Return the following data exactly, with all pictures left out.

────────────────────

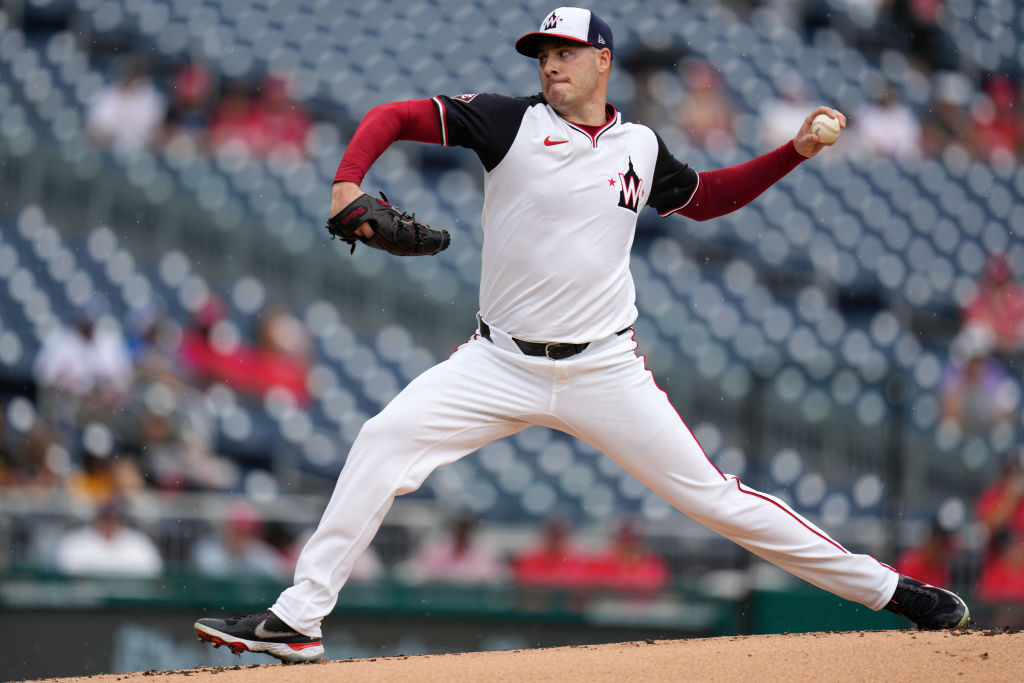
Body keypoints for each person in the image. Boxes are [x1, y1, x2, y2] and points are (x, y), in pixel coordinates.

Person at [194, 7, 969, 662]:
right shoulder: (508, 123)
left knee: (718, 500)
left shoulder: (640, 147)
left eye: (564, 53)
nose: (550, 66)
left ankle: (894, 591)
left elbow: (704, 199)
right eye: (542, 54)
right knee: (382, 437)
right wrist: (348, 179)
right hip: (497, 361)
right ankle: (299, 618)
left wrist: (791, 154)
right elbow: (393, 116)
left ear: (603, 60)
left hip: (606, 370)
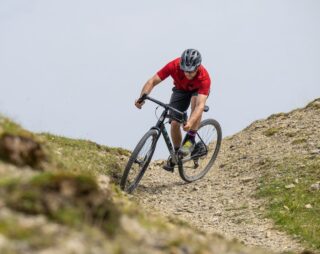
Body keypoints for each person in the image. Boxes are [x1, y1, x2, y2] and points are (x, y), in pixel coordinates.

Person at [135, 49, 211, 171]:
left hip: (196, 91)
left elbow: (200, 106)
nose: (187, 73)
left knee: (195, 103)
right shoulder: (174, 65)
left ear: (198, 67)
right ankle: (177, 154)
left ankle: (191, 138)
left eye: (191, 71)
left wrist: (190, 123)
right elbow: (152, 81)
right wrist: (142, 97)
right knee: (175, 122)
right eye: (185, 70)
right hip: (180, 90)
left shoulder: (204, 77)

────────────────────

Solved problem:
Body keypoints for each person in the image. Boxes are [x1, y1, x2, y2] and points are (x, y), in pixel coordinates.

Person at [194, 7, 969, 662]:
right shoulder: (508, 123)
left knee: (718, 500)
left shoulder: (640, 147)
left eye: (564, 53)
nose: (550, 66)
left ankle: (894, 591)
left elbow: (704, 199)
right eye: (542, 54)
right knee: (382, 437)
right wrist: (348, 179)
right hip: (497, 361)
right ankle: (299, 618)
left wrist: (791, 154)
right elbow: (393, 116)
left ear: (603, 60)
left hip: (606, 370)
Body keypoints for each person in the image. Boxes are [x1, y1, x2, y2] and points are (x, y), in pixel coordinates.

Person at [135, 49, 211, 171]:
left hip: (196, 91)
left elbow: (200, 106)
nose: (187, 73)
left knee: (195, 103)
right shoulder: (174, 65)
left ear: (198, 67)
right ankle: (177, 154)
left ankle: (191, 138)
left eye: (191, 71)
left wrist: (190, 123)
right elbow: (152, 81)
right wrist: (142, 97)
right knee: (175, 122)
right eye: (185, 70)
right hip: (180, 90)
left shoulder: (204, 77)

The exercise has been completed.